Film: “Candy” (2006) is one of those films whose photos have appeared on blogs for years because it has all the ingredients to make the hipster swoon, but the reality is that this film is an incredibly heart wrenching look at the underbelly of addiction – love and other drugs. Abbie Cornish plays Candy, a young artist who has fallen for Dan, the poet (Heath Ledger), and has since embraced his bohemian lifestyle of light partying and freely living.

Neil Armfield adapted Luke Davies’s novel Candy: A Novel of Love and Addiction, a story that was loosely based off the writers struggles with addiction and the relationship that he had throughout that time.  It’s an intensely personal story, which is felt throughout the piece, but it’s also a story that takes place in Australia, and gave the film an opportunity to magnify its lesser known landscapes by bringing it to the screen.

This film explores how a co-dependent relationship can be fodder for unraveling addiction through this young couple, who rely on a father-figure-esque man, “like the dad you always wanted – the one who lets you have lollies and fizzy drink, who lets you stay up and watch the late night movies,” who supplies them with their heroin fix and the occasional loan. Casper (Geoffrey Rush) is a former chemistry professor who indulges in the company which wins out over his affection for them, and so his concern for their well-being only goes as far as warning them, “When you can stop, you don’t want to. When you want to stop, you can’t.”

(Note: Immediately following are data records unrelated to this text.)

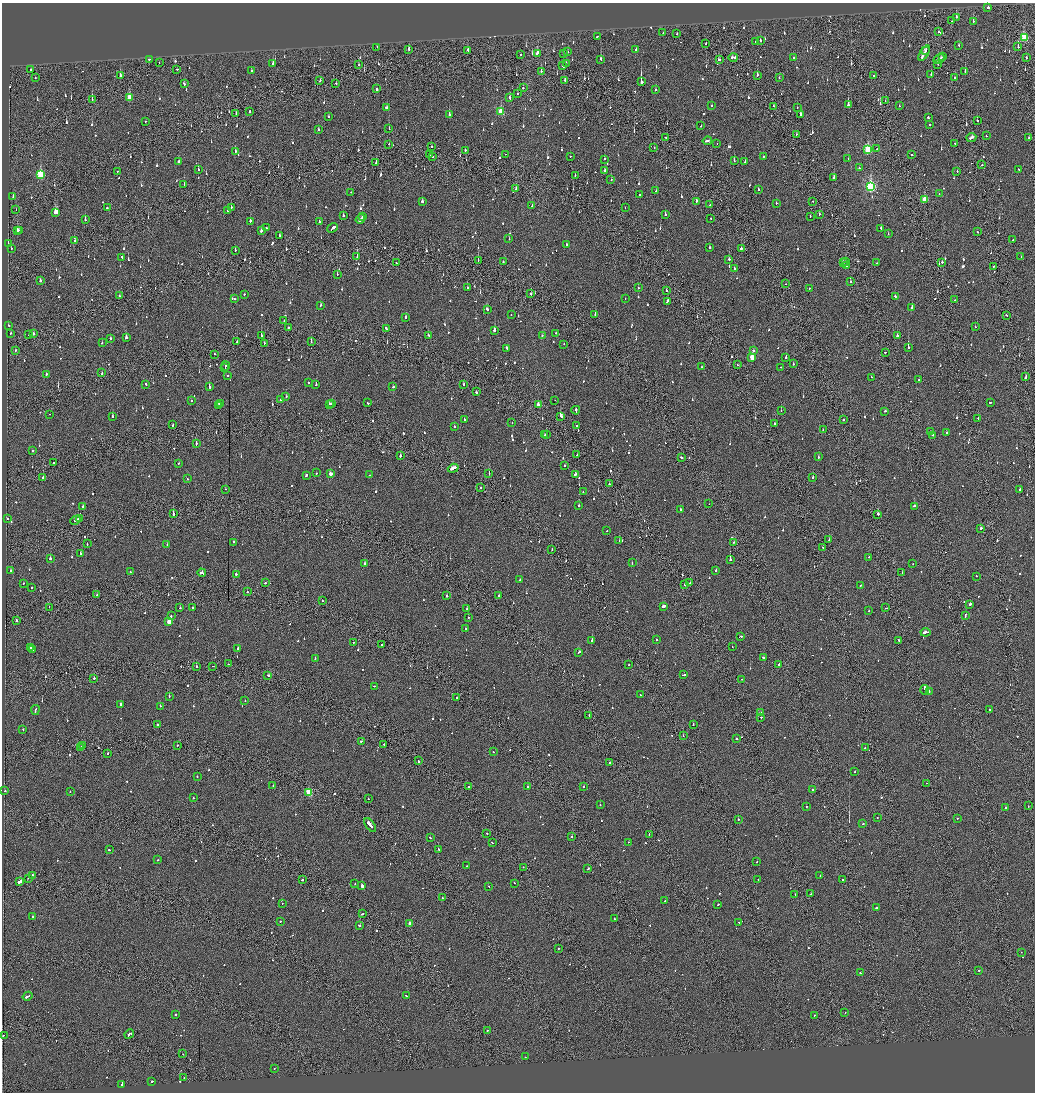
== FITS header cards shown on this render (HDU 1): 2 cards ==
NAXIS1  =                 2065
NAXIS2  =                 2180

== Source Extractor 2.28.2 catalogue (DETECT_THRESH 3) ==
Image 2065 x 2180 px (HDU 1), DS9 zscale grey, zoomed out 1/2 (1 PNG px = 2 x 2 image px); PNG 1037 x 1094 px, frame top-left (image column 1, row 2179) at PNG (2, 3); each listed source drawn as its Kron ellipse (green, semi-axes under 4 px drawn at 4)
Background -0.135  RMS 0.1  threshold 0.311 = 3 sigma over >= 5 px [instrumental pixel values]
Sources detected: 1218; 65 cannot appear on this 1/2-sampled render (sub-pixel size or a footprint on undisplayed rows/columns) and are neither listed nor drawn; of the other 1153, the 500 brightest by FLUX_AUTO listed and drawn (653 fainter detections omitted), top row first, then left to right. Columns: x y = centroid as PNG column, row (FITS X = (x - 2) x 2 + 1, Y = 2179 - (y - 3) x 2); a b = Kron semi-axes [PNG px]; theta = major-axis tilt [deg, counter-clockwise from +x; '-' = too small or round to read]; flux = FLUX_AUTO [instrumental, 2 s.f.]
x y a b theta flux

As their relationship thickens, so does their dependence on their drug of choice. They get married and get a place, but without any money, Abbie resorts to selling the only thing she knows how – her body. Throughout the film, the couple ebbs and flows through periods of spiraling and then attempting to get clean. It is endearing, painful, sweetly funny at times, and ultimately tragic. The performances of both Cornish and Ledger, their completely uninhibited rawness and precise conviction, as well as their effortless chemistry, makes the film feel like you are a fly on the wall, sneaking looks at the most personal of moments in their darkest bout with life. It is a beautiful film.